Défis structurels et pistes de renforcement
Si la riposte s’avère jusqu’ici efficace, plusieurs défis pointent à l’horizon. L’urbanisation rapide des rives et l’insuffisance de systèmes d’assainissement pérennes favorisent les contaminations croisées. À ce sujet, l’ingénieur hydraulique Alain Makosso rappelle que « chaque saison des pluies met en lumière le besoin d’investissements durables dans les réseaux d’égouts ».
Le gouvernement indique avoir inscrit, dans le plan national de développement 2023-2027, un programme de modernisation hydraulique et de promotion des toilettes modernes pour un investissement cumulé de 45 milliards de francs CFA. Ces engagements financiers témoignent d’une volonté d’ancrer la prévention au cœur des politiques publiques.
Responsabilité citoyenne et horizon de sortie
Au-delà des dispositifs institutionnels, la réussite passe par l’adhésion collective.

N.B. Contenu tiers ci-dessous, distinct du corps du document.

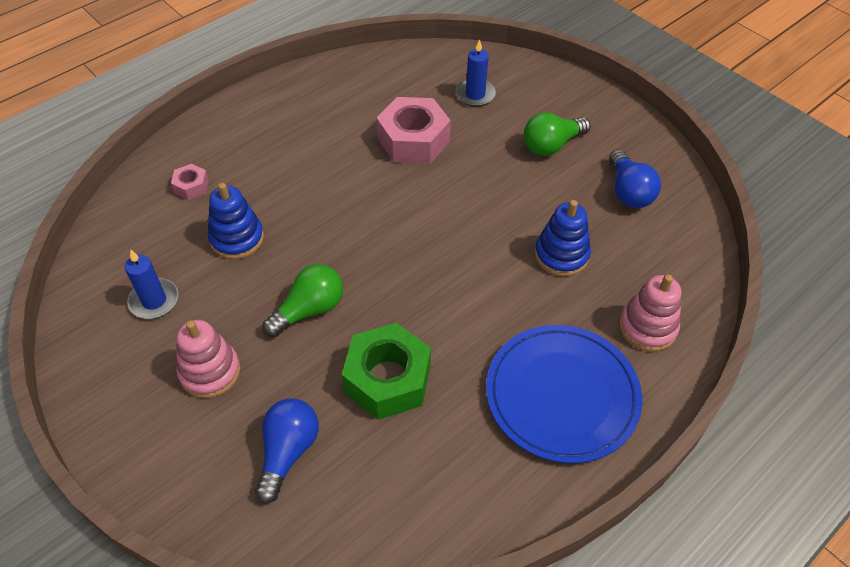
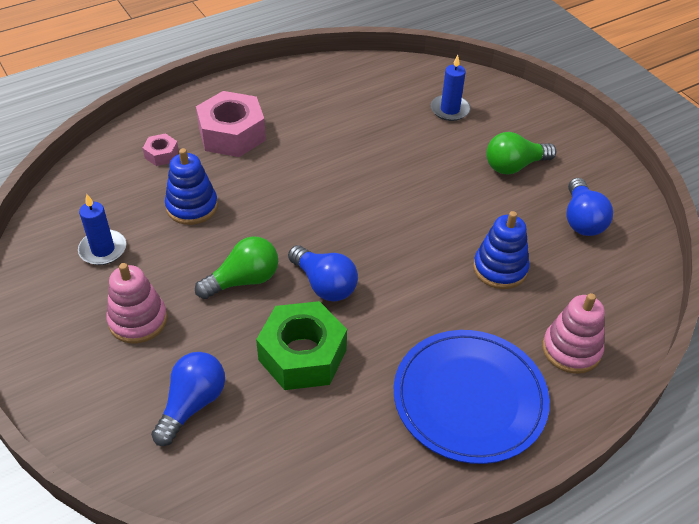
camera: 10 degrees right, 5 degrees down
(392, 301) = (324, 284): none -> blue light bulb
(413, 140) = (379, 143): pink nut -> pink nut (232, 134)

Les leaders communautaires de l’île Mbamou, réunis sous l’égide de l’adjoint au maire de Brazzaville, ont instauré des sessions quotidiennes d’information et des patrouilles de sensibilisation nocturnes pour renforcer l’observance des mesures d’hygiène.
Les experts restent prudents quant à l’issue de l’épidémie, mais la courbe des nouvelles admissions, actuellement en plateau, laisse espérer un reflux prochain. Dans l’attente, la discipline individuelle, la continuité des approvisionnements en intrants médicaux et la coopération transfrontalière demeurent les clés de voûte d’une sortie de crise durable.
Perspectives sanitaires sous le ciel congolais
L’épisode de choléra à l’île Mbamou rappelle, s’il le fallait, que la santé publique est un bien commun exigeant anticipation, transparence et solidarité. Les mesures rapides déployées par les autorités congolaises, galvanisées par un leadership assumé, illustrent la capacité du pays à conjuguer réactivité et collaboration internationale.
Alors que Brazzaville s’apprête à retrouver sa quiétude, l’enjeu consiste désormais à transformer l’urgence en levier d’améliorations structurelles. Le fleuve poursuivra son cours, mais les eaux troubles, elles, gagneraient à devenir plus claires, à la faveur d’un investissement continu dans l’hygiène urbaine et la résilience communautaire.